The fitness level of all members of the group is important to consider before choosing the path to take. Routes and stages range from flat prairies to relentless mountain ranges, so understanding the varying difficulty is important.
You don’t want to be caught walking your loaded bike over a mountain pass in the Alps. With Komoot, you can input your fitness level and generate the route based on that, which is an extremely valuable feature.
E-Bikes are a great alternative that allow individuals with lower fitness levels the opportunity to visit mountainous areas, and many tour companies now offer these types of bikes. Knowing the fitness level of your group is also important for planning the distance to travel each day.
This will also come down to personal preference, available time, and how many places you plan to visit along the way.
It’s important to be flexible, allowing extra time and resources for extreme weather conditions, equipment problems, fatigue, and other unforeseen circumstances. For those who enjoy camping, there are many campsites available along the well-developed Eurovelo routes.
Taking your bike overseas
Traveling with your bike is very common and quite straightforward. Most airlines give clear instructions on how they would like the bicycle packed as you can see both on the websites for United and American Airlines.
The cost for a box weighing 50lbs or less is usually equivalent to adding an extra checked piece of luggage (possibly including a handling fee), making it very attractive for anyone hoping to take their bike by plane.
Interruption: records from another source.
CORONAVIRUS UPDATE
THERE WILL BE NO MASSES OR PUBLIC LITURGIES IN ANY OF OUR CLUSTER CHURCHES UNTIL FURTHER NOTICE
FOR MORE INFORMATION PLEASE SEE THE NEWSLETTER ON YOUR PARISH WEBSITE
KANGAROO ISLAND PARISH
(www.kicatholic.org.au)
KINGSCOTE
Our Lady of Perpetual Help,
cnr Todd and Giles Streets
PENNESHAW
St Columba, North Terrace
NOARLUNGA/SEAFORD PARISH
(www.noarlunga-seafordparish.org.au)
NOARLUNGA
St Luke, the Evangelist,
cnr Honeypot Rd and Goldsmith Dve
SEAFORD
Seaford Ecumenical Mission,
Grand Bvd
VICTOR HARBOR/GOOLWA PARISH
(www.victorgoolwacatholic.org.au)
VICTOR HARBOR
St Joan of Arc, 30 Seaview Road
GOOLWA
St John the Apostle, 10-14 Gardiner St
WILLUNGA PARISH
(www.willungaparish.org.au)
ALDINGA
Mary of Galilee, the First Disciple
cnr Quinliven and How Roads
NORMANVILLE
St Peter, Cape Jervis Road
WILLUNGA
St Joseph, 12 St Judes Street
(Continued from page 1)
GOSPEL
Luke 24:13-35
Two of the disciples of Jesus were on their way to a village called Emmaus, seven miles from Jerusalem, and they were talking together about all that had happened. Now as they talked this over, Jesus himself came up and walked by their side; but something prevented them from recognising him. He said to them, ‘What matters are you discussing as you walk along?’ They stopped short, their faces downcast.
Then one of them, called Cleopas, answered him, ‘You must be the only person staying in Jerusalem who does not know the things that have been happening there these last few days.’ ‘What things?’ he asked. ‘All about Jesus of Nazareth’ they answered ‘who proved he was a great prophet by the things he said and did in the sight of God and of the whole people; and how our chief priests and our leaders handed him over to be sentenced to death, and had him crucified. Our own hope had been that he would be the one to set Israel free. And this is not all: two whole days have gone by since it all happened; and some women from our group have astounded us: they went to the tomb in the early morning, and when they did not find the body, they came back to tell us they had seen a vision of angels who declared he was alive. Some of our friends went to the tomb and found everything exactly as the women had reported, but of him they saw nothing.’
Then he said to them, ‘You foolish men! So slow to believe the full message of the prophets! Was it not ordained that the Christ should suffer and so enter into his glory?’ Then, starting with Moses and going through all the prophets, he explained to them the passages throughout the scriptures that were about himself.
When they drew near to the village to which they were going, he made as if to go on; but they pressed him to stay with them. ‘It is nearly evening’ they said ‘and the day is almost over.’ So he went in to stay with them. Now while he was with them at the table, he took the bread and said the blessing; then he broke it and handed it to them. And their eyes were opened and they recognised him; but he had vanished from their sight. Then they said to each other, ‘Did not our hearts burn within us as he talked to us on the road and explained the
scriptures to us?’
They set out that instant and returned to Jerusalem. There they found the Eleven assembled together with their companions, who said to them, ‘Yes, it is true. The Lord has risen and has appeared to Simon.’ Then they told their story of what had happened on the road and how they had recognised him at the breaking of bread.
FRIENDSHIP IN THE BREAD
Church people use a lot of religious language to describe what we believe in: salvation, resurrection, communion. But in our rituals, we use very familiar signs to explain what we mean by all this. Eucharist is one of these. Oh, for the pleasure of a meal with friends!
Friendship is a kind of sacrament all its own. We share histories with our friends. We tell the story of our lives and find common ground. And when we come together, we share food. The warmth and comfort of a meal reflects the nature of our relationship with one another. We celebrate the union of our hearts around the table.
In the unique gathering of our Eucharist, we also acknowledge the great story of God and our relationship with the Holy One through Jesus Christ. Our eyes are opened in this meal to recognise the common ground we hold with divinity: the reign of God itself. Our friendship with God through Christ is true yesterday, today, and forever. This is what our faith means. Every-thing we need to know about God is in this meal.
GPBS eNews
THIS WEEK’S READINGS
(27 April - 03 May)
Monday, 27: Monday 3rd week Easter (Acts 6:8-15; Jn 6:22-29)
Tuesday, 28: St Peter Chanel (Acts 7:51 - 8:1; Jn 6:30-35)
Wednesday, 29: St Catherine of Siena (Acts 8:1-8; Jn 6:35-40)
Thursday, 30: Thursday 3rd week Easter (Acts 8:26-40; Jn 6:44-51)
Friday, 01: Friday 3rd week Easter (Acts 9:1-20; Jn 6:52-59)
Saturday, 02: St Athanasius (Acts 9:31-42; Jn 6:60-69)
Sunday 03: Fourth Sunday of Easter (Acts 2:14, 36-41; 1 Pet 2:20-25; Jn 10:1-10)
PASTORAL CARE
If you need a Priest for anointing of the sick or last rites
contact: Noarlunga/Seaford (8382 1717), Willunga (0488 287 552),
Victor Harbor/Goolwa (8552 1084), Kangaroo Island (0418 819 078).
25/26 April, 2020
A great way to pack the bike is to visit your local bike store and ask for a cardboard bike box from any recent delivery they have received, and use that to pack yours for travel. You can also store some of your gear and equipment in the box along with your bike to use up the remaining available 50lb limit.
Be sure to reseal it securely and if possible put some cushioning around the frame in case of rough handling during transit. Otherwise, most sports stores will carry bicycle travel cases built specifically for packing your bike into a smaller, more durable container.
With cycle tourism exploding in recent times, along with improved infrastructure, safety, and accessibility, the Eurovelo is becoming a top choice worldwide for both casual and serious cyclists who want to experience Europe and the amazing diversity of places, people, and culture on offer there.
Now that you have uncovered the possibility of seeing your dream European destinations paired with your favorite activities, you can begin planning your next route.